■ **Excerpt to read**
════════════════
Subject to the “Repurchase Limitation” in subsection 10(h), any unvested shares of Common Stock so purchased may be subject to a repurchase option in favor of the Company or to any other restriction the Board determines to be appropriate.
Provided that the “Repurchase Limitation” in subsection 10(h) is not violated, the Company will not exercise its repurchase option until at least six (6) months (or such longer or shorter period of time required to avoid a charge to
earnings for financial accounting purposes) have elapsed following exercise of the Option unless the Board otherwise specifically provides in the Option. 
 (n)    Right of Repurchase.  Subject to the “Repurchase Limitation” in subsection 10(h), the Option may, but need not, include a provision whereby the
Company may elect, prior to the Listing Date, to repurchase all or any part of the vested shares of Common Stock acquired by the Optionholder pursuant to the exercise of the Option. Provided that the “Repurchase Limitation” in subsection
10(h) is not violated, the Company will not exercise its repurchase option until at least six (6) months (or such longer or shorter period of time required to avoid a charge to earnings for financial accounting purposes) have elapsed following
exercise of the Option unless the Board otherwise specifically provides in the Option. 

(o)    Right of First Refusal.  The Option may, but need not, include a
provision whereby the Company may elect, prior to the Listing Date, to exercise a right of first refusal following receipt of notice from the Optionholder of the intent to transfer all or any part of the shares of Common Stock received upon the
exercise of the Option. Except as expressly provided in this subsection 6(o), such right of first refusal shall otherwise comply with any applicable provisions of the Bylaws of the Company.
════════════════
■ **Given material**
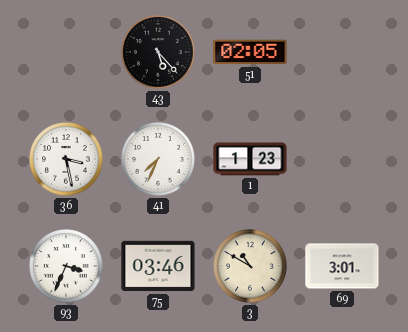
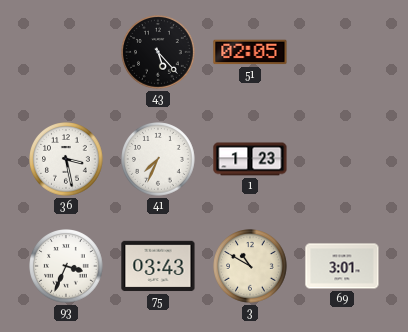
75: 03:46 -> 03:43
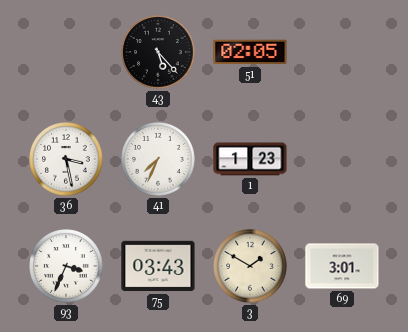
3: 10:50 -> 1:50
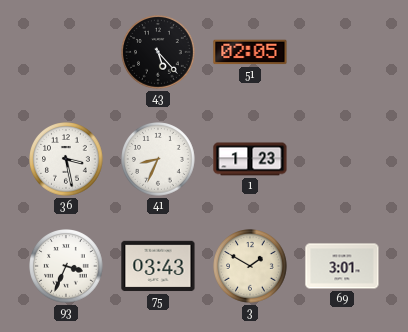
════════════════
■ **Aim of the task**
Copy out the whole stock option excerpt word for word. The material above is separate from the stock option excerpt.

■ **Correct result**
Subject to the “Repurchase Limitation” in subsection 10(h), any unvested shares of Common Stock so purchased may be subject to a repurchase option in favor of the Company or to any other restriction the Board determines to be appropriate.
Provided that the “Repurchase Limitation” in subsection 10(h) is not violated, the Company will not exercise its repurchase option until at least six (6) months (or such longer or shorter period of time required to avoid a charge to
earnings for financial accounting purposes) have elapsed following exercise of the Option unless the Board otherwise specifically provides in the Option. 
 (n)    Right of Repurchase.  Subject to the “Repurchase Limitation” in subsection 10(h), the Option may, but need not, include a provision whereby the
Company may elect, prior to the Listing Date, to repurchase all or any part of the vested shares of Common Stock acquired by the Optionholder pursuant to the exercise of the Option. Provided that the “Repurchase Limitation” in subsection
10(h) is not violated, the Company will not exercise its repurchase option until at least six (6) months (or such longer or shorter period of time required to avoid a charge to earnings for financial accounting purposes) have elapsed following
exercise of the Option unless the Board otherwise specifically provides in the Option. 

(o)    Right of First Refusal.  The Option may, but need not, include a
provision whereby the Company may elect, prior to the Listing Date, to exercise a right of first refusal following receipt of notice from the Optionholder of the intent to transfer all or any part of the shares of Common Stock received upon the
exercise of the Option. Except as expressly provided in this subsection 6(o), such right of first refusal shall otherwise comply with any applicable provisions of the Bylaws of the Company.